Le chef de l’opposition guinéenne, Cellou Dalein Diallo n’est pas allé de main morte, lors d’un meeting qu’il a animé à Gueckedou la semaine dernière, en appelant ses compatriotes à prendre  la rue, dès que le président de la République aura l’audace d’afficher ses intentions pour un troisième mandat. C’était en faveur d’une tournée qu’il a entamée en Guinée forestière. Périple qui se poursuivra vers la Haute Guinée.
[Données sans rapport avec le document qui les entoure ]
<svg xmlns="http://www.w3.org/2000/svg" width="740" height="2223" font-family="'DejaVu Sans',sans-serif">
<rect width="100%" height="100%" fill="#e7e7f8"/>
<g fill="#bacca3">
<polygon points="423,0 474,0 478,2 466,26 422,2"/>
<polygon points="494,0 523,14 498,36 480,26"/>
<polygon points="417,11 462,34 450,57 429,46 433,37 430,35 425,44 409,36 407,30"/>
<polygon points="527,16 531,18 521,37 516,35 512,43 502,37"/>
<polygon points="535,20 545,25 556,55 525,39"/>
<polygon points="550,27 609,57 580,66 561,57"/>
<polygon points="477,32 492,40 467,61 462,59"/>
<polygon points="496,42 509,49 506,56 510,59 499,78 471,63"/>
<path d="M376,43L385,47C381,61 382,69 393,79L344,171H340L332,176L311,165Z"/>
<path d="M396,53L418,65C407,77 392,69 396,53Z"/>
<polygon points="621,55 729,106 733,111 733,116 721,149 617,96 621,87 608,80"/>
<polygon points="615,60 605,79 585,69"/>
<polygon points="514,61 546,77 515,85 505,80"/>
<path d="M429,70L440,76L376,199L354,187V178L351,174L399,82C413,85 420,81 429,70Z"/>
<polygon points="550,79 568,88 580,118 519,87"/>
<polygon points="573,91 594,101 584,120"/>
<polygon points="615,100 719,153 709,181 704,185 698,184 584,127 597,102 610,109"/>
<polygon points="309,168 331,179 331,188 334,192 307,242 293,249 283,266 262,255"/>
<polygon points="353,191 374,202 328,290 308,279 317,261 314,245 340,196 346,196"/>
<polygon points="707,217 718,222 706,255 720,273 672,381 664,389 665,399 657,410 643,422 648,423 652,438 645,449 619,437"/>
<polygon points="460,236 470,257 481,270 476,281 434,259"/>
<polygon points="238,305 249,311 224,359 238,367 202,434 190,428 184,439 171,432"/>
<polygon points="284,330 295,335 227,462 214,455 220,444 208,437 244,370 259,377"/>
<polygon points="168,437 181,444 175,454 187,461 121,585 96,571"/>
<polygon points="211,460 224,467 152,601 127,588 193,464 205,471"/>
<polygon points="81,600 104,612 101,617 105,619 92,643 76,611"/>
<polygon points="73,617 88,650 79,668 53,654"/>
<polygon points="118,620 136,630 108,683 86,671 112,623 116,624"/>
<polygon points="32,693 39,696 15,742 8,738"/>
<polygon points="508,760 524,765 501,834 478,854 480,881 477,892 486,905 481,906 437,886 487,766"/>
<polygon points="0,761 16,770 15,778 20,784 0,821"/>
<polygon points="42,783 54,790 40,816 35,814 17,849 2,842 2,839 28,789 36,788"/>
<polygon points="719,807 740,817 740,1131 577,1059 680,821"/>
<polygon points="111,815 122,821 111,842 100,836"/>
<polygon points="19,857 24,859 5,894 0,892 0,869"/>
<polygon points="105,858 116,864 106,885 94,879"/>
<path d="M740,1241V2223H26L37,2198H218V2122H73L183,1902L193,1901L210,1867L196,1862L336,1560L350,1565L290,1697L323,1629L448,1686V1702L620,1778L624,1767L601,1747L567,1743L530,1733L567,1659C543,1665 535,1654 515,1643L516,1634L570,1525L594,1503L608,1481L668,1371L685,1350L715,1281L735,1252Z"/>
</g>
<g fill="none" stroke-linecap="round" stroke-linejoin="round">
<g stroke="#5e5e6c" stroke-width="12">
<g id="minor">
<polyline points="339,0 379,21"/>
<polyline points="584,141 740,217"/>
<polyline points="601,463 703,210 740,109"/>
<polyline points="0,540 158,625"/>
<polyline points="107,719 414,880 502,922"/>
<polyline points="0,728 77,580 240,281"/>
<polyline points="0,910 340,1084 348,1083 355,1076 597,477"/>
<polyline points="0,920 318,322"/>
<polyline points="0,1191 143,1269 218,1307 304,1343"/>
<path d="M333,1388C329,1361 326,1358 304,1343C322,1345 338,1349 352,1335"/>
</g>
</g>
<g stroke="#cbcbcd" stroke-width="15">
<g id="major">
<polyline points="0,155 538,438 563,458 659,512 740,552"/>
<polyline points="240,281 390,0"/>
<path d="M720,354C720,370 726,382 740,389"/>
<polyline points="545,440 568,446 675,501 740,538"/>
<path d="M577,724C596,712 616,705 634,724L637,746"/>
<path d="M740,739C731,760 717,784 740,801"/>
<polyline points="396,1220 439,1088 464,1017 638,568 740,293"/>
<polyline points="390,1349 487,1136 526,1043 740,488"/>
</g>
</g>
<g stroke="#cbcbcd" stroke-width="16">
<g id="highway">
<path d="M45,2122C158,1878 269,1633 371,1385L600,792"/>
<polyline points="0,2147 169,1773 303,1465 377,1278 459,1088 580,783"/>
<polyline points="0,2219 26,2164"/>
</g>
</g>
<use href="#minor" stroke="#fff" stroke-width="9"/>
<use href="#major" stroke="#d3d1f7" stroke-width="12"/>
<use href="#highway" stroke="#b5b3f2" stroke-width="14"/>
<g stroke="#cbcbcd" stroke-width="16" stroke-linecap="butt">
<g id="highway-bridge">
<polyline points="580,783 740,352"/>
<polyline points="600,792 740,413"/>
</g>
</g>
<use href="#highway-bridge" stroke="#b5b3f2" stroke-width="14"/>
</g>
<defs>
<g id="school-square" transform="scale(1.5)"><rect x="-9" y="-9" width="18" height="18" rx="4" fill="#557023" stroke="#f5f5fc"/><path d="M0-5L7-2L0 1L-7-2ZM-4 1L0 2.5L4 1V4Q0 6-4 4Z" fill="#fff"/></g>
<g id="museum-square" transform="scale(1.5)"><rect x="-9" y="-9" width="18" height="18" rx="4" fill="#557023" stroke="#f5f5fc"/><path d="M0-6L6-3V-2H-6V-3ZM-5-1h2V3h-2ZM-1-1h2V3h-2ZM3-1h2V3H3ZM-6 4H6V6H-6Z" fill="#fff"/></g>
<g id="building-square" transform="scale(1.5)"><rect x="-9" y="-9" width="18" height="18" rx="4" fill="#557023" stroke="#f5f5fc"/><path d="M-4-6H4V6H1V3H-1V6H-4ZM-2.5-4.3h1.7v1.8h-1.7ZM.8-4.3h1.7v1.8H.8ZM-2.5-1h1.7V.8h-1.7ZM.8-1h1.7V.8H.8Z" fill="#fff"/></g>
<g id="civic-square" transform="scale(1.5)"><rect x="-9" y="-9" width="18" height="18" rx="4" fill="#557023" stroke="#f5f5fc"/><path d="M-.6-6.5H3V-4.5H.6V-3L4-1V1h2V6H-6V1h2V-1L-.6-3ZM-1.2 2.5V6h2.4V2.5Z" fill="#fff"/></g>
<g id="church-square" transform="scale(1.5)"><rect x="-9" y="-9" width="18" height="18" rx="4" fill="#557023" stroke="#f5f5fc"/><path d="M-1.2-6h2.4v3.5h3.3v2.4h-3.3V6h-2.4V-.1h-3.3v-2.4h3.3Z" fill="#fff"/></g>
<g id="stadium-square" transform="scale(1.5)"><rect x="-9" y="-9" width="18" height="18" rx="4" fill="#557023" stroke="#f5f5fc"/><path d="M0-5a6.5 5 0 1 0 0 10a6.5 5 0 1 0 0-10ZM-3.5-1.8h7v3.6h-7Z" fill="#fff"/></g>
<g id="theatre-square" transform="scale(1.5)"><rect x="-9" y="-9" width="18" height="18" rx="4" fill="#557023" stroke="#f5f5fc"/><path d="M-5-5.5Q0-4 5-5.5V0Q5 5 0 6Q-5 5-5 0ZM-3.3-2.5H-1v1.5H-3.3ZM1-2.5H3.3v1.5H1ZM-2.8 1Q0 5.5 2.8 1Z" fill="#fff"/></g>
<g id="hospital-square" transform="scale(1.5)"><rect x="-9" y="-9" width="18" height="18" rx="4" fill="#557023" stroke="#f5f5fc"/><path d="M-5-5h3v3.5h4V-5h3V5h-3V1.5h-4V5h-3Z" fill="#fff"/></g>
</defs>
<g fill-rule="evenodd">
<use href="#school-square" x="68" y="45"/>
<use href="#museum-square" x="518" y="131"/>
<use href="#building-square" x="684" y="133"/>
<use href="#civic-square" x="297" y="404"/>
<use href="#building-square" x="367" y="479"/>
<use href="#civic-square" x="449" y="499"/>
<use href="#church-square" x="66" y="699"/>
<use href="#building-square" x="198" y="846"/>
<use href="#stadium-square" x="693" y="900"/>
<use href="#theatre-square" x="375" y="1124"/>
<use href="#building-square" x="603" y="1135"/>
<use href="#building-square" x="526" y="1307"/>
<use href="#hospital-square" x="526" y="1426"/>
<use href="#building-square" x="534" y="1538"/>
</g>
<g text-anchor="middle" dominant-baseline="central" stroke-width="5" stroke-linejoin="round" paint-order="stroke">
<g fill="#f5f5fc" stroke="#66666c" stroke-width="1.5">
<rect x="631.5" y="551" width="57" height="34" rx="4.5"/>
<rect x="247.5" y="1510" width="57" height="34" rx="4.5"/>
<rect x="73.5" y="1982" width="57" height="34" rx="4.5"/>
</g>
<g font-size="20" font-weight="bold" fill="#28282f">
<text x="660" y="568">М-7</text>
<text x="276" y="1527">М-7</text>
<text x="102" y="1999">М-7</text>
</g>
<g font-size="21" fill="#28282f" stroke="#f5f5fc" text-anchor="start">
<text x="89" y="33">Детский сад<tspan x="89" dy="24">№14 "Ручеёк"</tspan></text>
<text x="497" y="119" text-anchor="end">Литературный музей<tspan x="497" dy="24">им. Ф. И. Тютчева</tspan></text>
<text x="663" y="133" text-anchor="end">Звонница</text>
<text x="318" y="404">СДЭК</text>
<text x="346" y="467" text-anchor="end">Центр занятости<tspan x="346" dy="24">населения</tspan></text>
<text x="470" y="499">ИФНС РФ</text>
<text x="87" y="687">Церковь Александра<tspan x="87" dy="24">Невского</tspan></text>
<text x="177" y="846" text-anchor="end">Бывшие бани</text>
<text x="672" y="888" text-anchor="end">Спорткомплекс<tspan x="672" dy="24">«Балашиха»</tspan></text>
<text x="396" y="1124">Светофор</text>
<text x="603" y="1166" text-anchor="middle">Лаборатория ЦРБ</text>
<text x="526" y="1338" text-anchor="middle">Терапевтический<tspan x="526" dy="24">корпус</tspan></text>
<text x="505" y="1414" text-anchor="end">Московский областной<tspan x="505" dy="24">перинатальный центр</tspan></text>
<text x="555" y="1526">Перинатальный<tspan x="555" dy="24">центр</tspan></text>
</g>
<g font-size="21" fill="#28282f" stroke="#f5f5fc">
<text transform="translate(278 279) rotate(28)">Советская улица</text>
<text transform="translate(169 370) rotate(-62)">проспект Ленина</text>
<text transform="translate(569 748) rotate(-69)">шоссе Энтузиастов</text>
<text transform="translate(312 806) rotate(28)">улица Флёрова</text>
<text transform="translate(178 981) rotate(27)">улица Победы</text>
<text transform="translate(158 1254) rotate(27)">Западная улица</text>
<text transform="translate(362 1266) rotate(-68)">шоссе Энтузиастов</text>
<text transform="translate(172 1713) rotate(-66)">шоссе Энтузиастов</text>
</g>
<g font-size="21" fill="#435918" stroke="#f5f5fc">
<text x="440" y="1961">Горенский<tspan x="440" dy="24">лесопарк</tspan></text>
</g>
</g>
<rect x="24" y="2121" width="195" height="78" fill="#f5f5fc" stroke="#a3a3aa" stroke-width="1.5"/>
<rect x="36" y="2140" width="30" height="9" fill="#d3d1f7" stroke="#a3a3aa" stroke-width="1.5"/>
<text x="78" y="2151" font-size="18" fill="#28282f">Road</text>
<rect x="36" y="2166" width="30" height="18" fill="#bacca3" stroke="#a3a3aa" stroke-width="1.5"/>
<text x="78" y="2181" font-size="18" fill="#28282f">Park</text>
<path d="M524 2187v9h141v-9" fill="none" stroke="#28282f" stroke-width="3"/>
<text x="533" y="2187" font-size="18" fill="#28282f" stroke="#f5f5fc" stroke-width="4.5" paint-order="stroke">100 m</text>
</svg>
Dans un  discours très acerbe contre le pouvoir, Cellou Dalein Diallo dénonce le système de corruption et de prébende institué par la gouvernance d’Alpha Condé. Comme le rapporte ces extraits tirés du site guineenews.org. « Notre pays a soif de développement, de justice et d’unité. Hier, on a dit qu’il est vierge, qu’il n’avait pas géré. Donc, on l’a porté au pouvoir. Aujourd’hui, les détournements et la corruption auxquels son gouvernement se livre à travers des marchés de gré-à-gré et des contrats par entente directe sont extraordinaires. La Banque mondiale a commandité un audit en 2015. Résultat, plus d’un milliard de dollars ont été octroyés à des amis du président à travers des marchés surfacturés, plus de trois fois le prix normal ou pour des soutiens pendant la campagne électorale. Aujourd’hui, les infrastructures routières sont dans un état de délabrement total. L’argent est détourné au profit du clan présidentiel. Le système éducatif est dans un état déplorable. C’est le laxisme, la corruption et l’impunité au sein de l’éducation. Allons-nous rester comme ça et attendre ? Allons-nous accepter que notre pays sombre ? Alors, que les guinéens, au-delà des partis, des régions et des ethnies se lèvent pour sauver notre pays. La constitution autorise à chacun de choisir son parti. Moi, je n’ai pas de haine, je n’ai aucune adversité pour quelqu’un qui exerce un droit reconnu par la constitution… », a  flétri Dalein devant une foule de militants en délire.

Pour ce qui est d’un éventuel troisième mandat, le président de l’Union des forces démocratiques de Guinée a déclaré qu’il n’est pas question qu’on en arrive à ce scénario.

« Il n’est pas question d’accepter un troisième mandat. Alpha Condé est en train de tester les guinéens. Mais il faudrait qu’il sache que ça ne marchera pas. Malheureusement, on ne pourra pas le refuser par les urnes. S’il organise un référendum, il dira que le « Oui », l’emporter. Donc, il faudra, dès que la nouvelle sera annoncée, que tous les Guinéens se retrouvent dans la rue. C’est par la rue seulement qu’on peut empêcher le troisième mandat », a lancé Cellou Dalein Diallo. Car pour lui, il faudrait plutôt empêcher toute idée de référendum sous Alpha.

Dans le même ordre d’idée, le secrétaire général de l’Union des forces du changement (UFC) Aboubacar Biro Soumah a lors de l’assemblée générale de son parti qui s’est déroulée samedi dernier, fait savoir que si jamais Alpha Condé se hasardait à persister dans sa tentative de décrocher un troisième mandat, les Guinéens allaient demander purement et simplement son départ.

Ousmane Gaoual Diallo, député de l’UFDG a lui aussi tancé vertement le pouvoir et la Ceni, qu’il accuse de tous les péchés d’Israël.

Ce durcissement de ton résulte du manque de volonté de la part du pouvoir, notamment le président de la République de faire appliquer les recommandations issues de l’accord politique du 12 octobre 2016. C’est du moins ce qu’affirme l’opposition qui s’est sans doute rendue compte qu’elle s’est fourvoyée dans un chemin sans issue en allant à ce dialogue. Dialogue qualifié par certains observateurs comme le dialogue de trop. Pour la simple raison que les précédents dialogues n’ont produit aucun résultat, vu que les recommandations n’ont pas été appliquées.